> [What to produce]:
Reproduce the text of every item word for word, leaving the pictures out of your answer.

Saved data entries:

####################

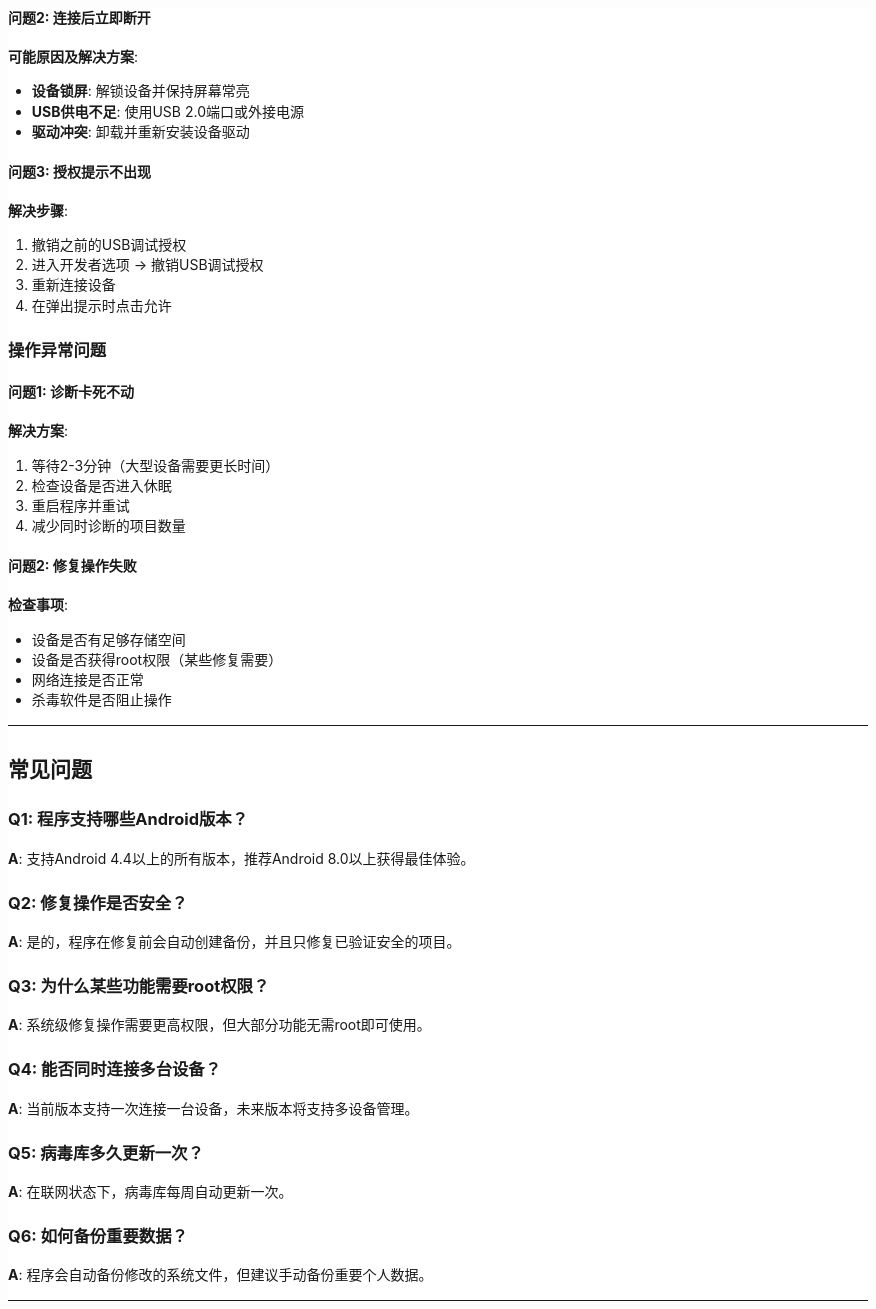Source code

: #### 问题2: 连接后立即断开
**可能原因及解决方案**:
- **设备锁屏**: 解锁设备并保持屏幕常亮
- **USB供电不足**: 使用USB 2.0端口或外接电源
- **驱动冲突**: 卸载并重新安装设备驱动

#### 问题3: 授权提示不出现
**解决步骤**:
1. 撤销之前的USB调试授权
2. 进入开发者选项 → 撤销USB调试授权
3. 重新连接设备
4. 在弹出提示时点击允许

### 操作异常问题

#### 问题1: 诊断卡死不动
**解决方案**:
1. 等待2-3分钟（大型设备需要更长时间）
2. 检查设备是否进入休眠
3. 重启程序并重试
4. 减少同时诊断的项目数量

#### 问题2: 修复操作失败
**检查事项**:
- 设备是否有足够存储空间
- 设备是否获得root权限（某些修复需要）
- 网络连接是否正常
- 杀毒软件是否阻止操作

---

## 常见问题

### Q1: 程序支持哪些Android版本？
**A**: 支持Android 4.4以上的所有版本，推荐Android 8.0以上获得最佳体验。

### Q2: 修复操作是否安全？
**A**: 是的，程序在修复前会自动创建备份，并且只修复已验证安全的项目。

### Q3: 为什么某些功能需要root权限？
**A**: 系统级修复操作需要更高权限，但大部分功能无需root即可使用。

### Q4: 能否同时连接多台设备？
**A**: 当前版本支持一次连接一台设备，未来版本将支持多设备管理。

### Q5: 病毒库多久更新一次？
**A**: 在联网状态下，病毒库每周自动更新一次。

### Q6: 如何备份重要数据？
**A**: 程序会自动备份修改的系统文件，但建议手动备份重要个人数据。

---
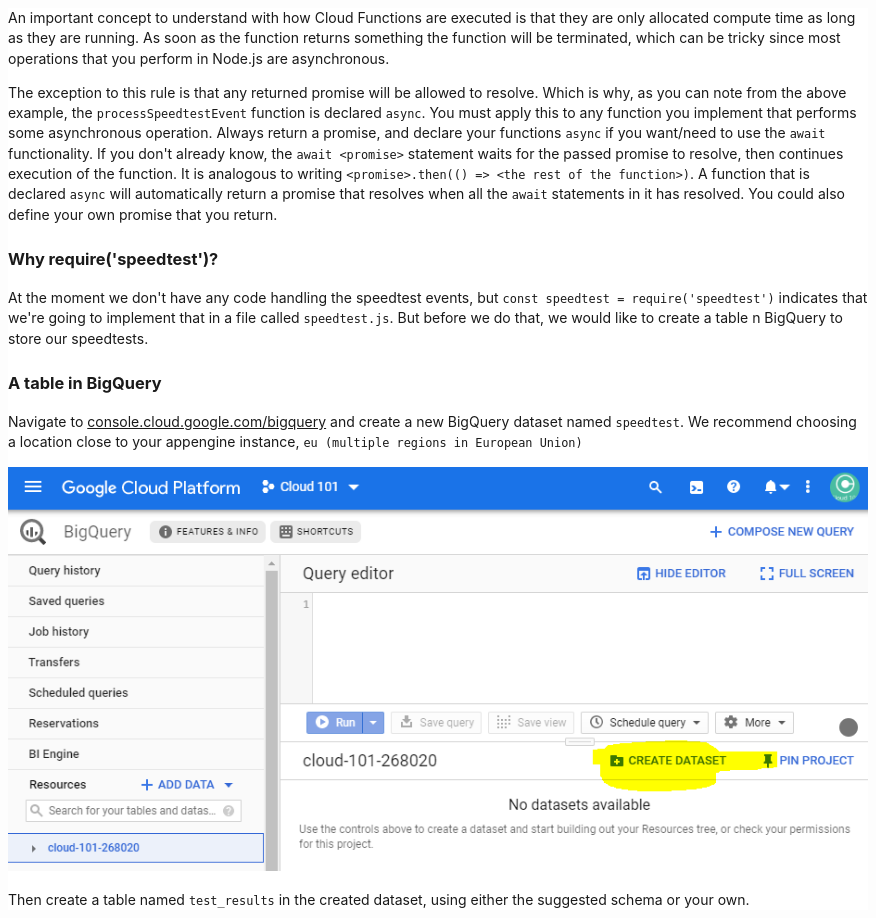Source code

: An important concept to understand with how Cloud Functions are executed is that they are only allocated compute time as long as they are running. As soon as the function returns something the function will be terminated, which can be tricky since most operations that you perform in Node.js are asynchronous.

The exception to this rule is that any returned promise will be allowed to resolve. Which is why, as you can note from the above example, the `processSpeedtestEvent` function is declared `async`. You must apply this to any function you implement that performs some asynchronous operation. Always return a promise, and declare your functions `async` if you want/need to use the `await` functionality. If you don't already know, the `await <promise>` statement waits for the passed promise to resolve, then continues execution of the function. It is analogous to writing `<promise>.then(() => <the rest of the function>)`. A function that is declared `async` will automatically return a promise that resolves when all the `await` statements in it has resolved. You could also define your own promise that you return.

### Why require('speedtest')?
At the moment we don't have any code handling the speedtest events, but `const speedtest = require('speedtest')` indicates that we're going to implement that in a file called `speedtest.js`. But before we do that, we would like to create a table n BigQuery to store our speedtests.

### A table in BigQuery
Navigate to [console.cloud.google.com/bigquery](https://console.cloud.google.com/bigquery) and create a new BigQuery dataset named `speedtest`. We recommend choosing a location close to your appengine instance, `eu (multiple regions in European Union)`

![](images/new-dataset.png)

Then create a table named `test_results` in the created dataset, using either the suggested schema or your own.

####################

> [The answer]:
Source code

: #### 问题2: 连接后立即断开
**可能原因及解决方案**:
- **设备锁屏**: 解锁设备并保持屏幕常亮
- **USB供电不足**: 使用USB 2.0端口或外接电源
- **驱动冲突**: 卸载并重新安装设备驱动

#### 问题3: 授权提示不出现
**解决步骤**:
1. 撤销之前的USB调试授权
2. 进入开发者选项 → 撤销USB调试授权
3. 重新连接设备
4. 在弹出提示时点击允许

### 操作异常问题

#### 问题1: 诊断卡死不动
**解决方案**:
1. 等待2-3分钟（大型设备需要更长时间）
2. 检查设备是否进入休眠
3. 重启程序并重试
4. 减少同时诊断的项目数量

#### 问题2: 修复操作失败
**检查事项**:
- 设备是否有足够存储空间
- 设备是否获得root权限（某些修复需要）
- 网络连接是否正常
- 杀毒软件是否阻止操作

---

## 常见问题

### Q1: 程序支持哪些Android版本？
**A**: 支持Android 4.4以上的所有版本，推荐Android 8.0以上获得最佳体验。

### Q2: 修复操作是否安全？
**A**: 是的，程序在修复前会自动创建备份，并且只修复已验证安全的项目。

### Q3: 为什么某些功能需要root权限？
**A**: 系统级修复操作需要更高权限，但大部分功能无需root即可使用。

### Q4: 能否同时连接多台设备？
**A**: 当前版本支持一次连接一台设备，未来版本将支持多设备管理。

### Q5: 病毒库多久更新一次？
**A**: 在联网状态下，病毒库每周自动更新一次。

### Q6: 如何备份重要数据？
**A**: 程序会自动备份修改的系统文件，但建议手动备份重要个人数据。

---
Source code

: An important concept to understand with how Cloud Functions are executed is that they are only allocated compute time as long as they are running. As soon as the function returns something the function will be terminated, which can be tricky since most operations that you perform in Node.js are asynchronous.

The exception to this rule is that any returned promise will be allowed to resolve. Which is why, as you can note from the above example, the `processSpeedtestEvent` function is declared `async`. You must apply this to any function you implement that performs some asynchronous operation. Always return a promise, and declare your functions `async` if you want/need to use the `await` functionality. If you don't already know, the `await <promise>` statement waits for the passed promise to resolve, then continues execution of the function. It is analogous to writing `<promise>.then(() => <the rest of the function>)`. A function that is declared `async` will automatically return a promise that resolves when all the `await` statements in it has resolved. You could also define your own promise that you return.

### Why require('speedtest')?
At the moment we don't have any code handling the speedtest events, but `const speedtest = require('speedtest')` indicates that we're going to implement that in a file called `speedtest.js`. But before we do that, we would like to create a table n BigQuery to store our speedtests.

### A table in BigQuery
Navigate to [console.cloud.google.com/bigquery](https://console.cloud.google.com/bigquery) and create a new BigQuery dataset named `speedtest`. We recommend choosing a location close to your appengine instance, `eu (multiple regions in European Union)`

![](images/new-dataset.png)

Then create a table named `test_results` in the created dataset, using either the suggested schema or your own.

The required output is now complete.